━━━━━ Document excerpt

On Thu, May 22, 2008, Roan Kattouw roan.kattouw@home.nl wrote:
I've gone ahead and written an alternative way of implementing category intersections using a fulltext search, which means you can run the most crazy intersections; in fact, you can search in an article's categories as if they were the page's contents. It's part of the AdvancedSearch extension which I'm paid to write, but it'll be easy to split off just the intersection functionality into another extension. The upside is that I also have a special page front end ready to go. I'll commit AdvancedSearch into SVN once I've worked out the bugs (provided there are any; it's close to midnight now so I don't really feel like testing stuff any more) and worked out stuff with my 'employer', which shouldn't take more than a few days.
Wow, awesome! - you (and your employer) beat the heck out of all my good intentions to acquaint myself with the current version of Mediawiki and write code good enough for production! I can't wait to see it.
On a technical level, the extension adds the categorysearch table (you
need to run update.php to actually create the table), which is basically a rip-off from the searchindex table. It has a cs_page field referencing page_id, and keeps itself updated using the LinksUpdate and ArticleDeleteComplete hooks. There's also a maintenance script to populate the table from scratch.
What I found that the hard part is keeping the index updated. If we want a fancy category intersection system discussed here before we need to have an index that is frequently updated, that will be integrated with the job queue, that will understand templates etc..
Understanding templates is no problem here, since the updater uses the parser's notion of which categories the page is in, and the populate script uses the categorylinks table.
Perfect - yes exactly the way to go.
Lucene is not that good with very frequent updates. The usual setting is
to have an indexer, make snapshots of the index at regular intervals and then rsync it onto searchers. The whole process takes time, although for a category-only index it will probably be fast. I assume there would be at least few tens of minutes lag anyhow. Our current lucene framework could easily be used for index distribution and such.
I really don't have the faintest idea how Lucene works or how MediaWiki interfaces with it, but I do know that Lucene can handle the stuff we put into the searchindex table. Since the categorysearch table is no different, I think Lucene *should* be able to handle it pretty easily as well. Could someone who actually has a clue about all this reply?
Lucene doesn't allow edits, it only allows add and delete. Presumably too many deletes make the index inefficient or something. But I think all that is moot - once you've got the categories into their own table, it *should* be simple to set up another index on the same type schedule/etc. as the base search index, and point it to that table. Then, change the interface to point to Lucene instead of MySQL. I'm not familiar with Wikipedia's Lucene backend, but... It seems reasonable to assume that this is not a major endeaver.

━━━━━━━━━━
━━━━━ Dataset records

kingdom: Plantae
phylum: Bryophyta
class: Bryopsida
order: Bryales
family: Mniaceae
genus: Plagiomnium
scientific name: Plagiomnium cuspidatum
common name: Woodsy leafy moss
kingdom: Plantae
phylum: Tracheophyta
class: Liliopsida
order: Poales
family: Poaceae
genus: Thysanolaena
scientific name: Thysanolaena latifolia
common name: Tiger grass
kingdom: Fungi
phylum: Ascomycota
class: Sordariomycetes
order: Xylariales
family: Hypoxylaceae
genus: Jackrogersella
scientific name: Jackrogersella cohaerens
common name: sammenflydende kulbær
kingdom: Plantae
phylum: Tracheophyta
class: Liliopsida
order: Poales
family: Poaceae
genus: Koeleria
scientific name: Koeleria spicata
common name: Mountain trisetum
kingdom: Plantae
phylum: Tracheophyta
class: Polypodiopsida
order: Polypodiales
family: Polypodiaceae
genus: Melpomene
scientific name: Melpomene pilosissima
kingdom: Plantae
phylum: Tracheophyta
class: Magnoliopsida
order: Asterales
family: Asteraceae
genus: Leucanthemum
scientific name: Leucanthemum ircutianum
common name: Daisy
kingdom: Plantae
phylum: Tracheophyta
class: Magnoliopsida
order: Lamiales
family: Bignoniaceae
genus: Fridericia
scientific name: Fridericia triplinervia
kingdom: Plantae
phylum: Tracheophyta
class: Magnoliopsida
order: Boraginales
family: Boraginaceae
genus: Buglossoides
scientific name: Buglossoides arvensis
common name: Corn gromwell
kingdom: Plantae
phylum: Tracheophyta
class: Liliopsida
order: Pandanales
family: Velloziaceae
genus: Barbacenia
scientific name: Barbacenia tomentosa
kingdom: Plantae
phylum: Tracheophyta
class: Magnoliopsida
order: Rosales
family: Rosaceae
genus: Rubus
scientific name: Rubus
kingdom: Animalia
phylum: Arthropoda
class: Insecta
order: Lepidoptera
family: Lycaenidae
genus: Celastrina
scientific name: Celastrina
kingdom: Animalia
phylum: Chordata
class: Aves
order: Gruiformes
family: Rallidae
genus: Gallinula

━━━━━━━━━━

● **Written problem**
Pick up the mailing-list thread on MediaWiki category intersections above and continue it from its last sentence.

● **Answer to the exercise**
What's your UI for the intersections look like? That was the killer for me; I'm a weak UI guy. I'd imagine (and implemented a rough prototype years ago) that let you "browse" intersections - ie, given intersection a it would show you the set of all categories B that have documents that have category a. Ideally the most frequently used categories appear at the top :-) But I never did any performance testing for this set up, and additionally, I'm not sure how to do it in Lucene... Anyway, what's your interface like?
Best Regards, Aerik
Aerik Sylvan schreef:
Wow, awesome! - you (and your employer) beat the heck out of all my good intentions to acquaint myself with the current version of Mediawiki and write code good enough for production! I can't wait to see it.
I guess money helps. As does having more free time to develop it.
Lucene doesn't allow edits, it only allows add and delete. Presumably too many deletes make the index inefficient or something. But I think all that is moot - once you've got the categories into their own table, it *should* be simple to set up another index on the same type schedule/etc. as the base search index, and point it to that table. Then, change the interface to point to Lucene instead of MySQL. I'm not familiar with Wikipedia's Lucene backend, but... It seems reasonable to assume that this is not a major endeaver.
That's kind of what I was saying: if we have some kind of searchindex <--> Lucene interface, a categorysearch <--> Lucene interface should be easy.
What's your UI for the intersections look like? That was the killer for me; I'm a weak UI guy. I'd imagine (and implemented a rough prototype years ago) that let you "browse" intersections - ie, given intersection a it would show you the set of all categories B that have documents that have category a. Ideally the most frequently used categories appear at the top :-) But I never did any performance testing for this set up, and additionally, I'm not sure how to do it in Lucene... Anyway, what's your interface like?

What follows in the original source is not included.